Northern muriquis were also seen feeding but not destroying seeds from other plant species (e.g., Aspidosperma sp., Cabralea canjerana, Carpotroche brasiliensis, Clusia sp., Copaifera kngsdorffii, Gomidesia crocea, Hymenaea courbaril, Mucuna sp., Nectandra rigida, Ocotea sp., Phyllostemonodaphne geminiflora, Phyllostemonodaphne sp., Rheedia gardneriana, Symphonia globulifera and Virola oleifera) in the southern part of the Reserve (Strier, 1991; Rímoli, 2001). For instance, northern muriquis feed heavily on fruits of Carpotroche brasiliensis when they are available during the driest months of the year (June-August), and the seeds are later found intact in their feces or masticated, indicating that northern muriquis can serve as both seed dispersers and predators (Strier, 1986). Although we were able to find seeds of other species as small as 2 mm in our present analyses of muriqui fecal samples, no intact seeds of Mabea fistulifera were found, implying that these seeds were chewed up and digested, consistent with seed predation practices observed in other primates (Gautier-Hion et al., 1993). We guess that these small seeds are being completely destroyed because they are the only reward of Mabea fistulifera dry fruits. However, it is important to keep in mind that the low abundance of Mabea fistulifera seeds in northern muriqui diet could reduce the chances of finding them in the fecal samples.
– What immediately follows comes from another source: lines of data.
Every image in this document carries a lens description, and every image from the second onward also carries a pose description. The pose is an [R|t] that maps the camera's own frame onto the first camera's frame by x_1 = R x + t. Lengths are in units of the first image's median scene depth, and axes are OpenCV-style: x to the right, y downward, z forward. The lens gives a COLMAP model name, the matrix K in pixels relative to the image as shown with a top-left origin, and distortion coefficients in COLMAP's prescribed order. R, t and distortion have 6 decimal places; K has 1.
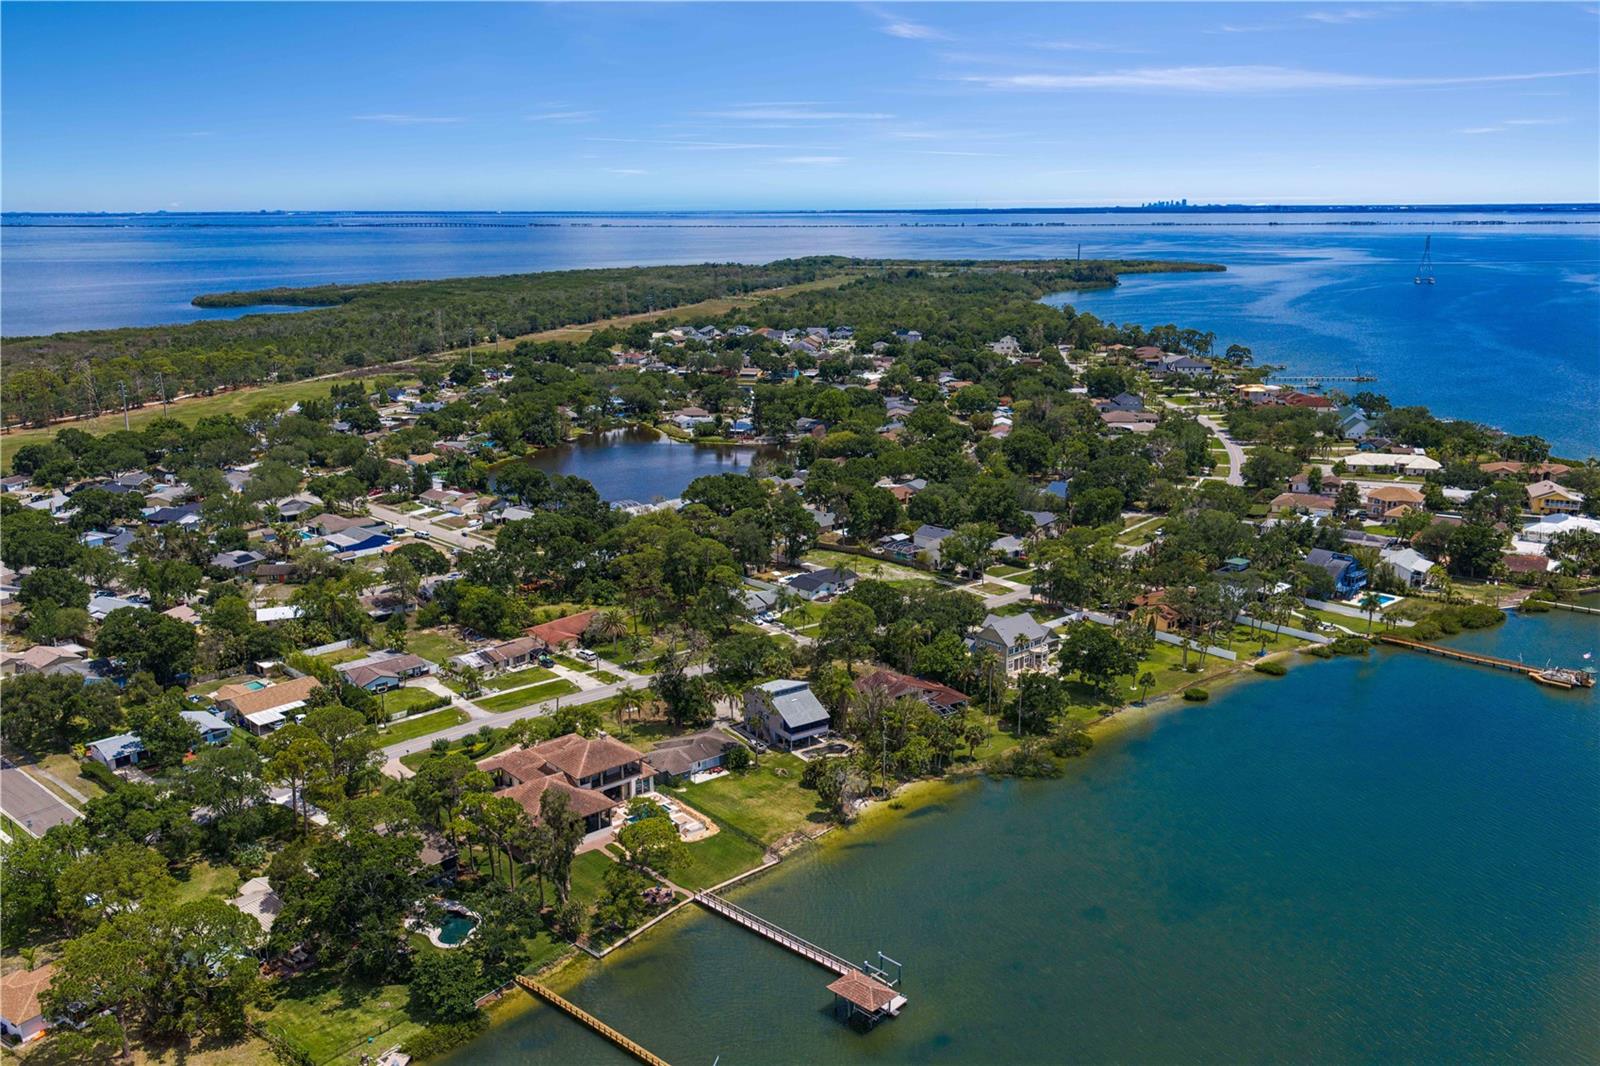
lens RADIAL K [[1320.5, 0, 799.4], [0, 1320.5, 534.7], [0, 0, 1]] dist [0.078519, -0.143128]
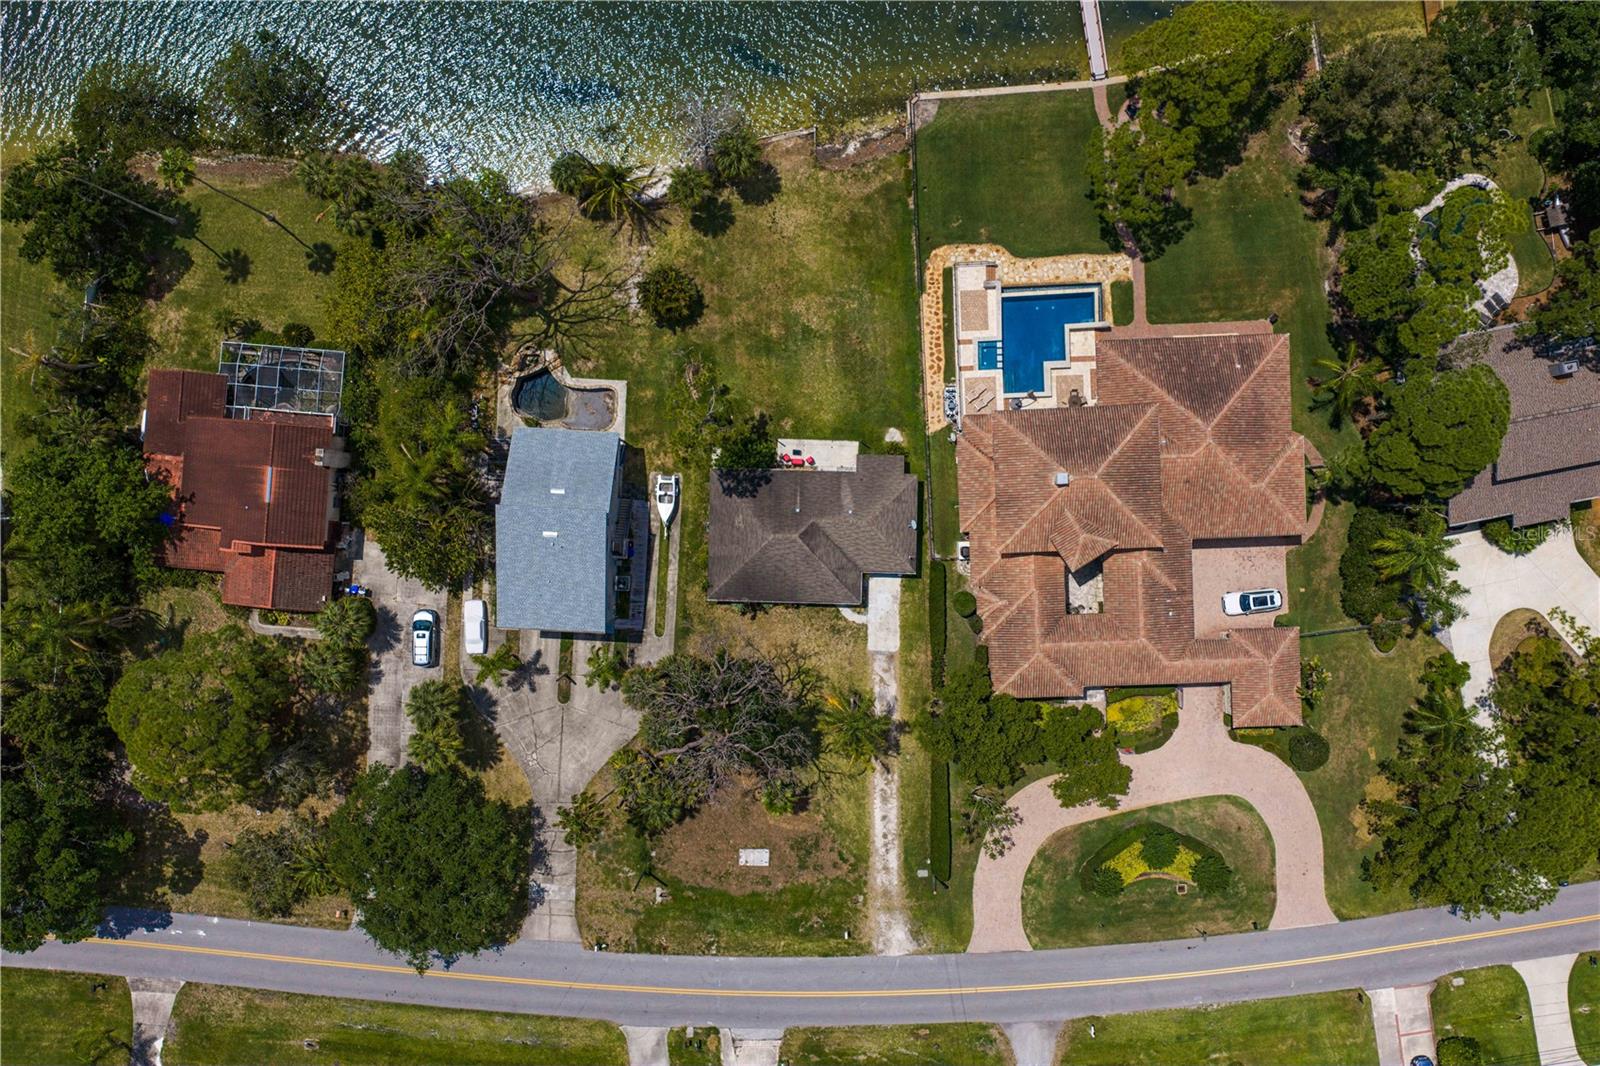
lens RADIAL K [[1308.1, 0, 799.4], [0, 1308.1, 536.2], [0, 0, 1]] dist [0.075281, -0.178828]
pose [[-0.789544, -0.613615, 0.009862, -0.073965], [0.165166, -0.196989, 0.966393, -0.262776], [-0.591051, 0.764638, 0.256880, 0.771463]]
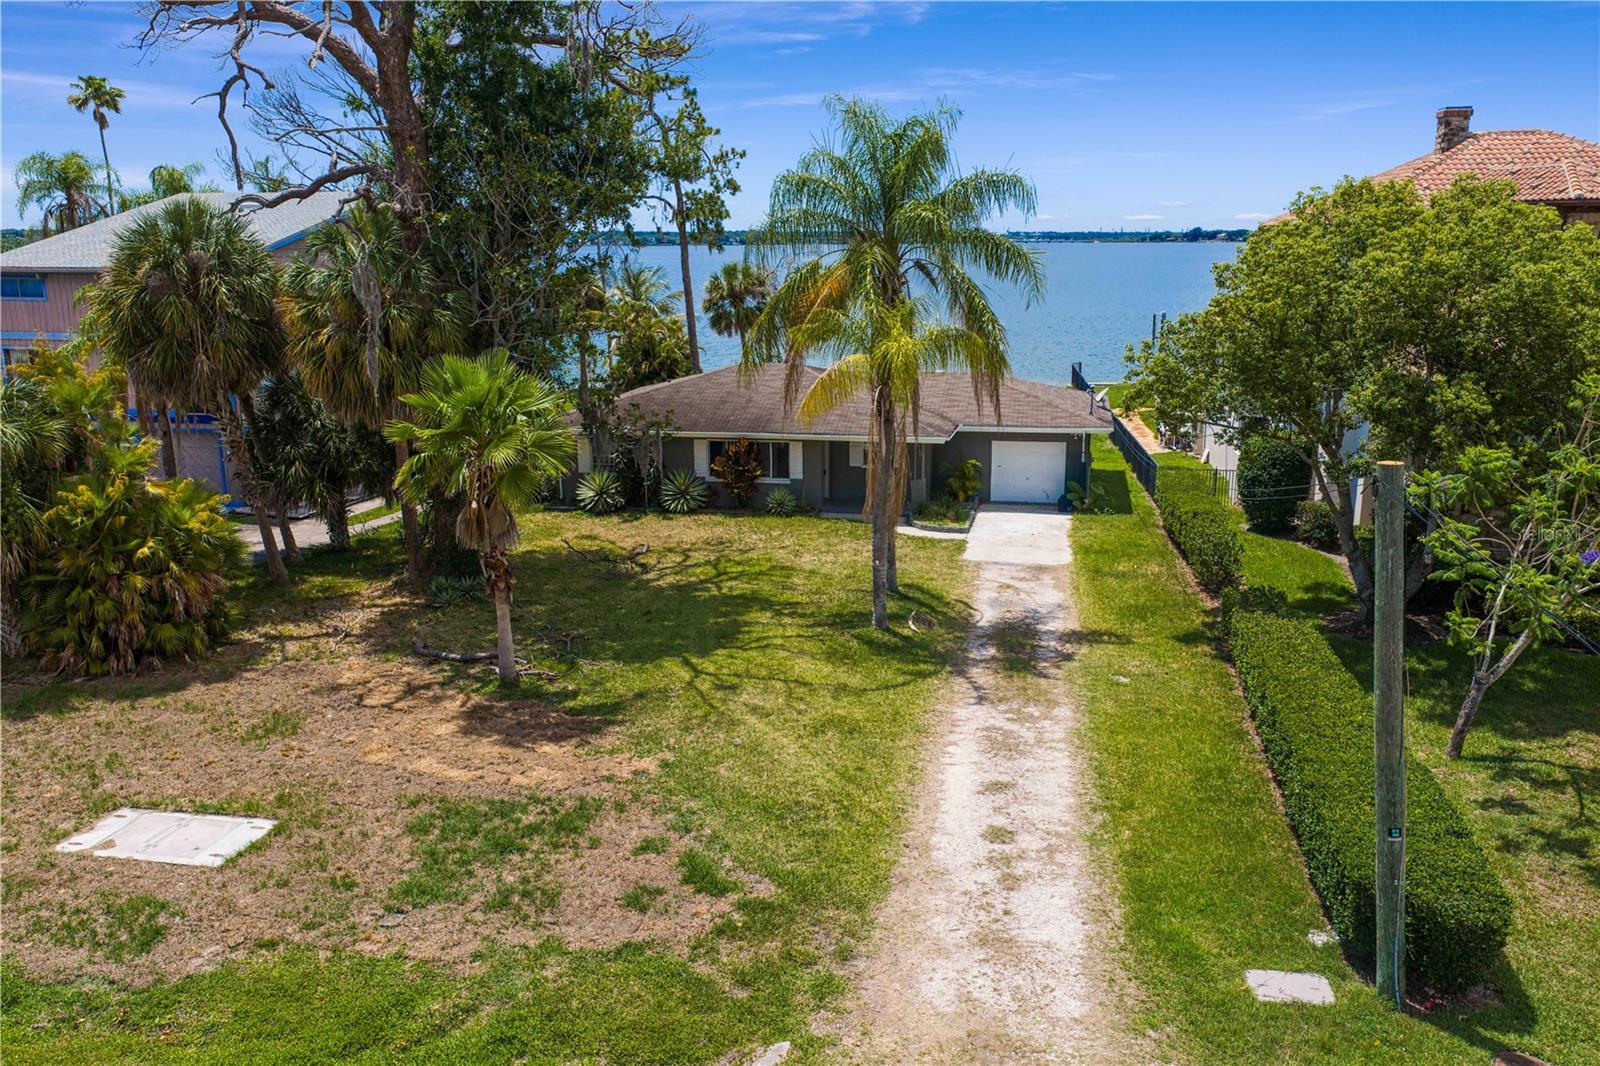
lens RADIAL K [[1308.0, 0, 800.6], [0, 1308.0, 533.1], [0, 0, 1]] dist [0.042763, -0.072525]
pose [[-0.665166, -0.152848, 0.730885, -0.192116], [0.190864, 0.911504, 0.364322, 0.095041], [-0.721890, 0.381834, -0.577128, 0.980109]]
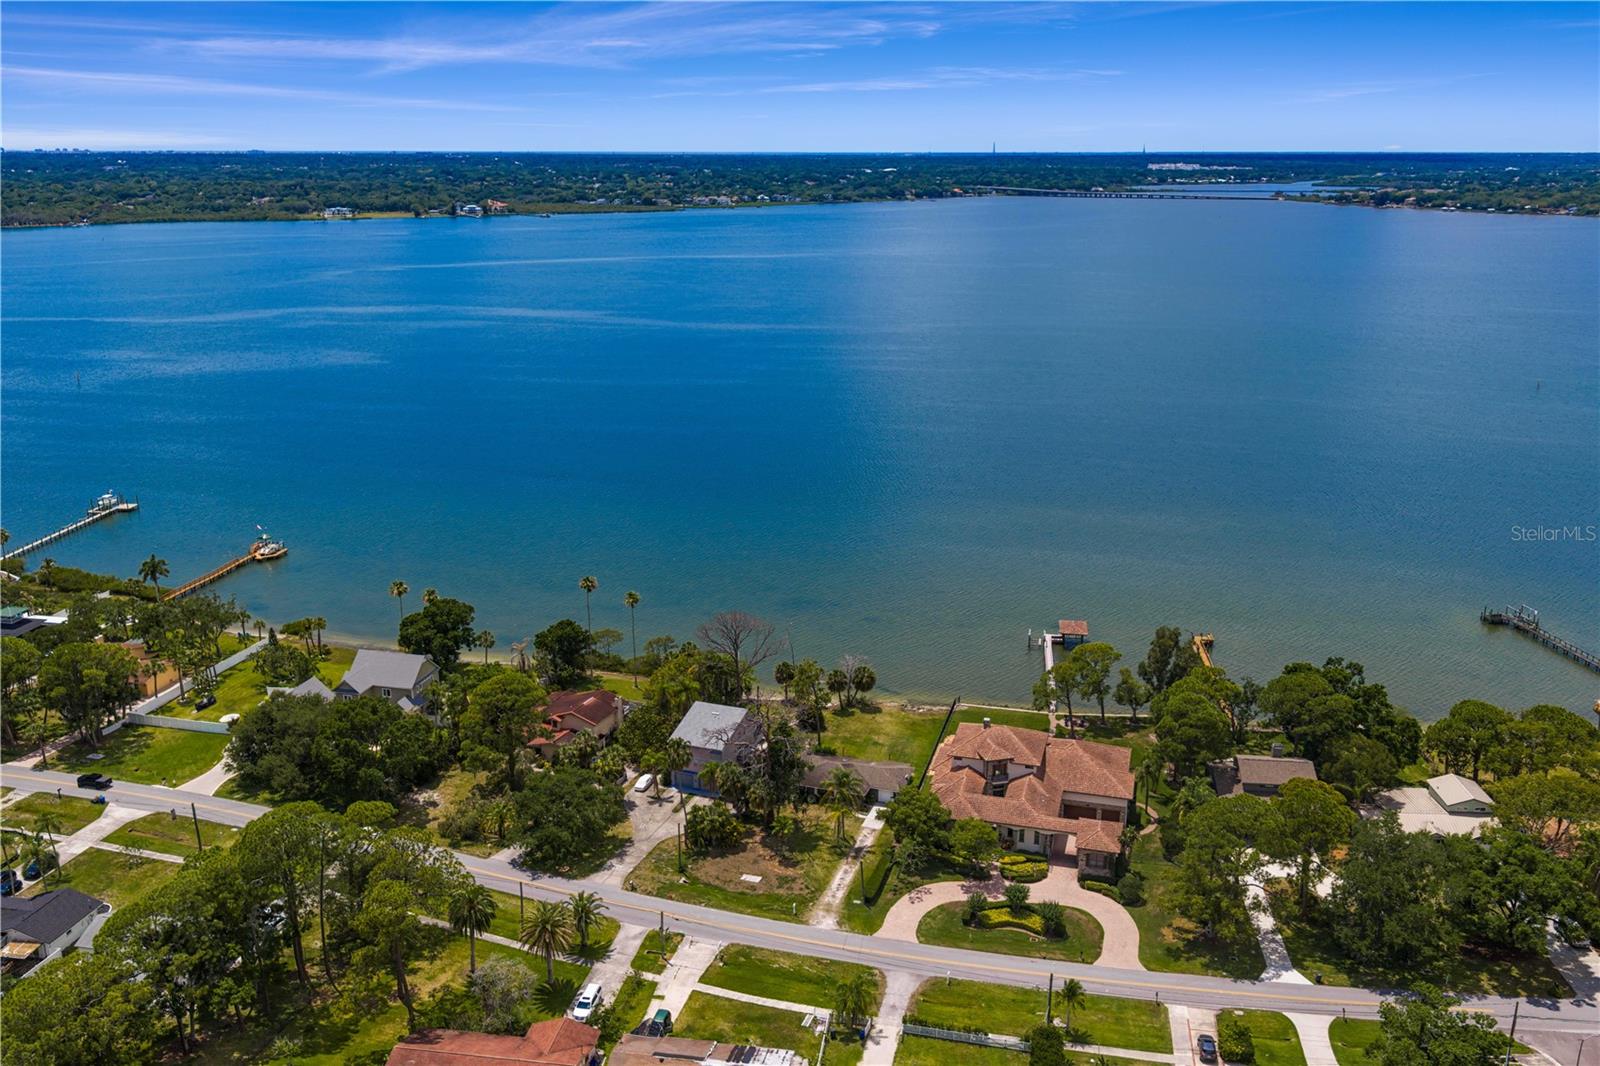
lens RADIAL K [[1347.6, 0, 803.4], [0, 1347.6, 534.1], [0, 0, 1]] dist [0.068755, -0.113484]
pose [[-0.563997, -0.220338, 0.795839, -0.625201], [0.202502, 0.897414, 0.391970, -0.276070], [-0.800563, 0.382229, -0.461520, 1.190480]]
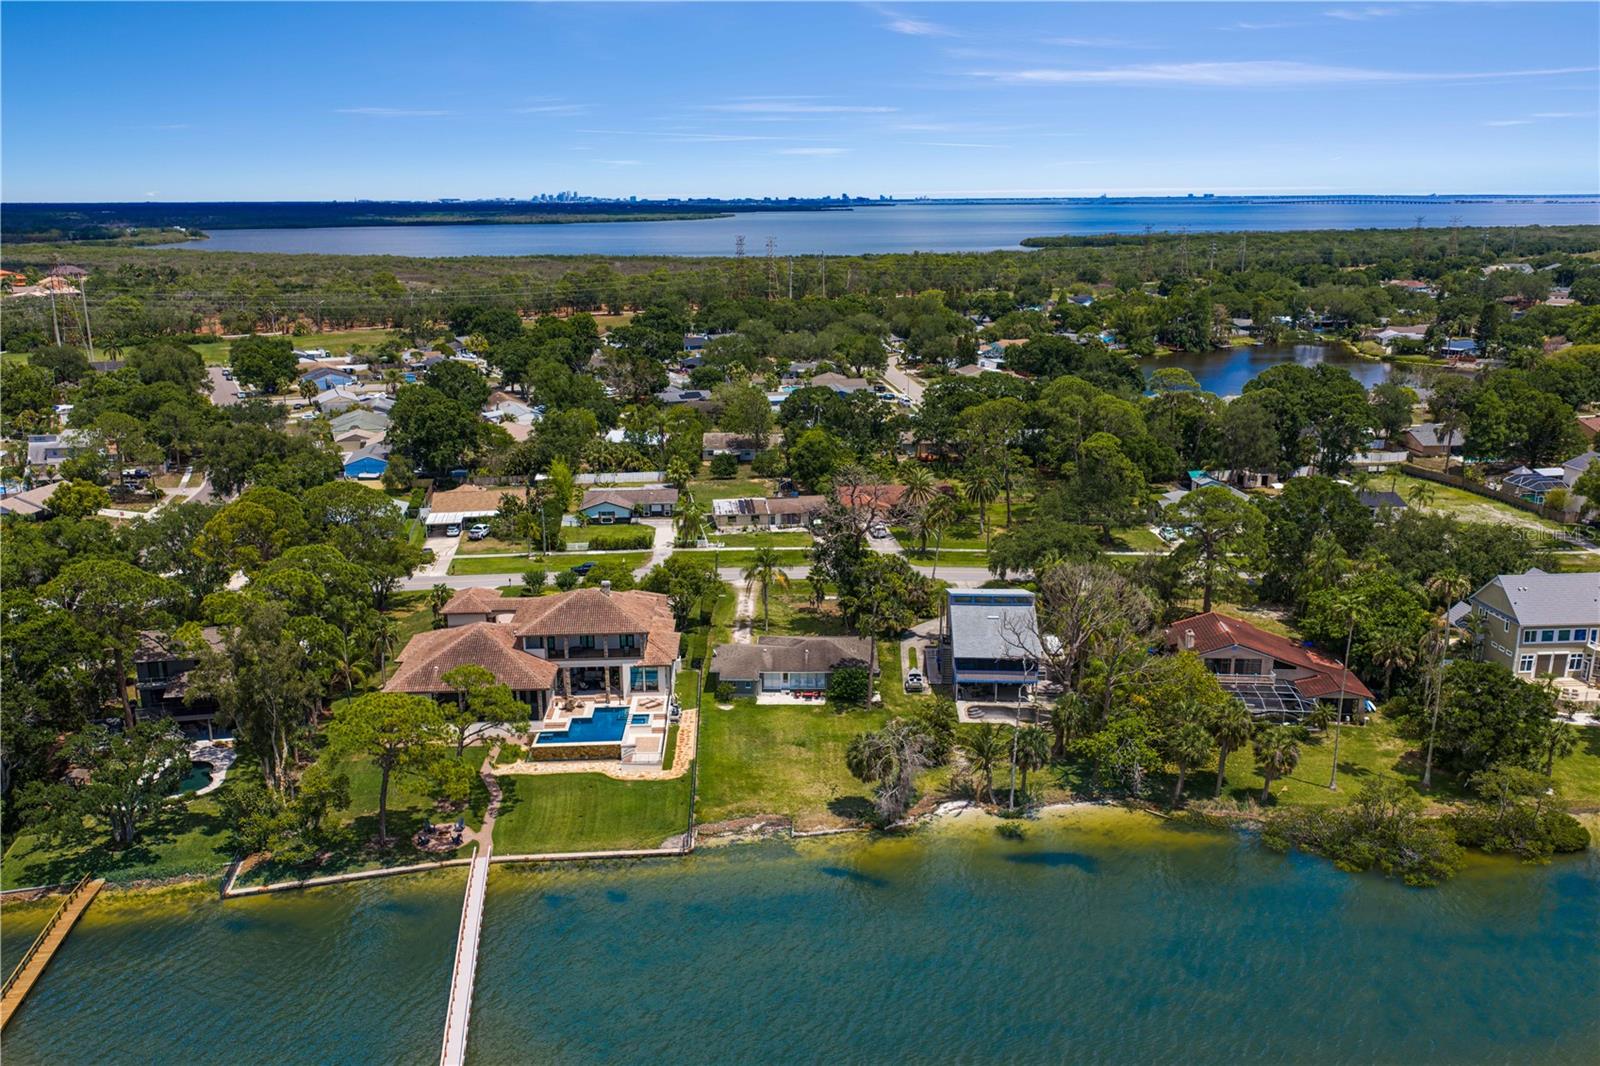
lens RADIAL K [[1308.0, 0, 801.3], [0, 1308.0, 541.6], [0, 0, 1]] dist [0.058918, -0.100550]
pose [[0.791578, 0.156839, -0.590598, 0.233673], [-0.147019, 0.986992, 0.065055, 0.062360], [0.593118, 0.035333, 0.804340, 0.450903]]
Several studies have examined the hardness of foods ingested by primates relative to their morphological and behavioral adaptations (Kinzey and Norconk, 1990, 1993; Peres, 1993; Norconk et al., 1997; Lambert et al., 2004), but few have evaluated fruit hardness relative to the nutritional content and palatability of other foods available at the times of year during which seeds are predated (Kinzey and Norconk, 1993; Norconk and Conklin-Brittain, 2004). More studies of this type are needed to help us better understand the relationship between primate food choices and the characteristics of the fruits that they eat.